((

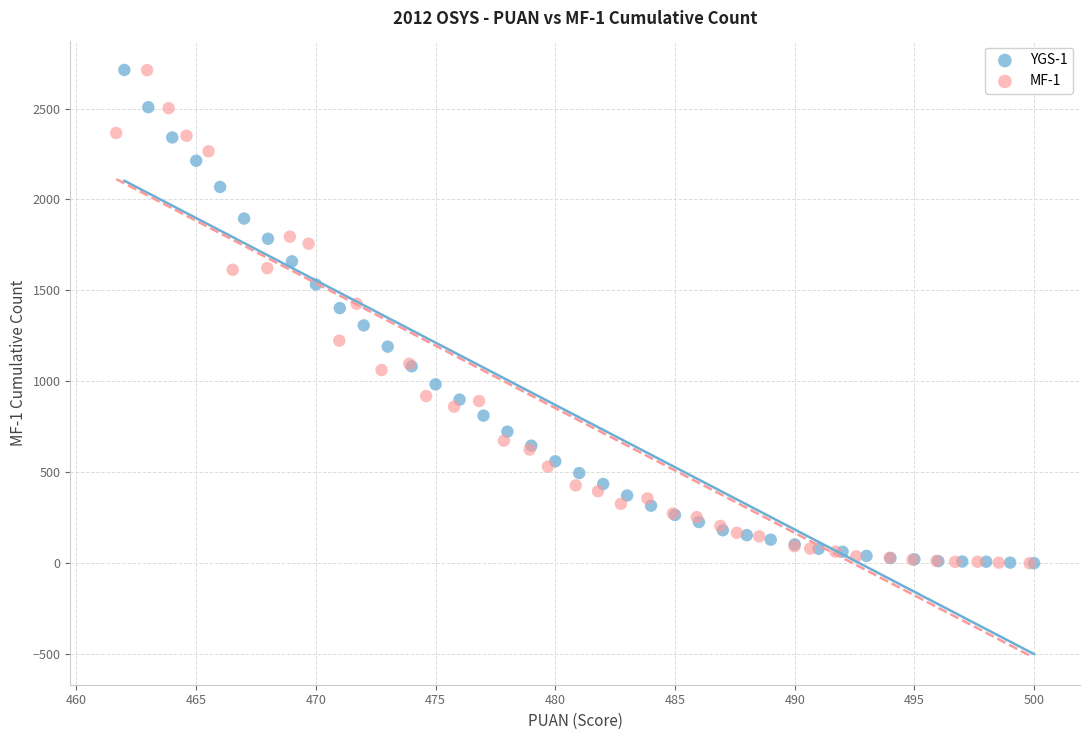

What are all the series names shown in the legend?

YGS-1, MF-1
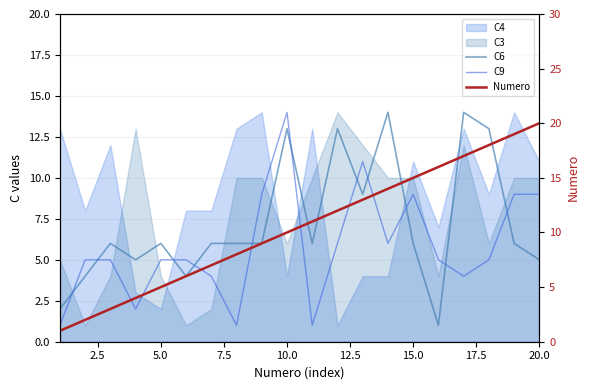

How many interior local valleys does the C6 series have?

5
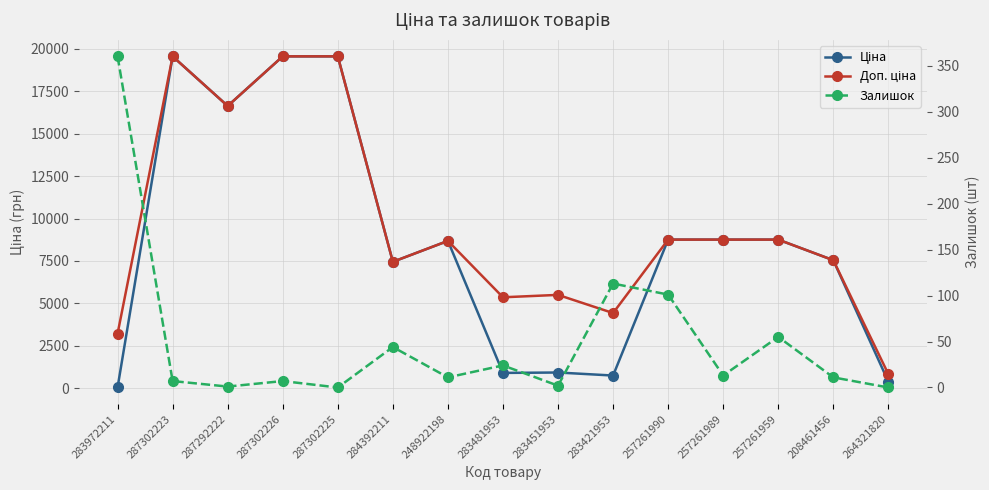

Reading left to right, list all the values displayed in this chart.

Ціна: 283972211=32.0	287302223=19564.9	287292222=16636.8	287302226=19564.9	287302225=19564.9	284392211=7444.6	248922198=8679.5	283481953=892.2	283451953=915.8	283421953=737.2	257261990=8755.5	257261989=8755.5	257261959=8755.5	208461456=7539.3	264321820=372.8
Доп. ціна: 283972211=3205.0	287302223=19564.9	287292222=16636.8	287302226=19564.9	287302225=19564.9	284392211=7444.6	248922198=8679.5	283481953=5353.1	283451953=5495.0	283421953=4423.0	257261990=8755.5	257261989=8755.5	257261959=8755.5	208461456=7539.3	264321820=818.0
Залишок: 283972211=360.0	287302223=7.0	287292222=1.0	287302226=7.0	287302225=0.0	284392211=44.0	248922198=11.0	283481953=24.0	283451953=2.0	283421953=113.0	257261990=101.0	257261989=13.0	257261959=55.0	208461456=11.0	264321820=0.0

))

### Problem statement
Write out the whole listing above word for word, leaving out the pictures.

### The answer
What are all the series names shown in the legend?

YGS-1, MF-1

How many interior local valleys does the C6 series have?

5

Reading left to right, list all the values displayed in this chart.

Ціна: 283972211=32.0	287302223=19564.9	287292222=16636.8	287302226=19564.9	287302225=19564.9	284392211=7444.6	248922198=8679.5	283481953=892.2	283451953=915.8	283421953=737.2	257261990=8755.5	257261989=8755.5	257261959=8755.5	208461456=7539.3	264321820=372.8
Доп. ціна: 283972211=3205.0	287302223=19564.9	287292222=16636.8	287302226=19564.9	287302225=19564.9	284392211=7444.6	248922198=8679.5	283481953=5353.1	283451953=5495.0	283421953=4423.0	257261990=8755.5	257261989=8755.5	257261959=8755.5	208461456=7539.3	264321820=818.0
Залишок: 283972211=360.0	287302223=7.0	287292222=1.0	287302226=7.0	287302225=0.0	284392211=44.0	248922198=11.0	283481953=24.0	283451953=2.0	283421953=113.0	257261990=101.0	257261989=13.0	257261959=55.0	208461456=11.0	264321820=0.0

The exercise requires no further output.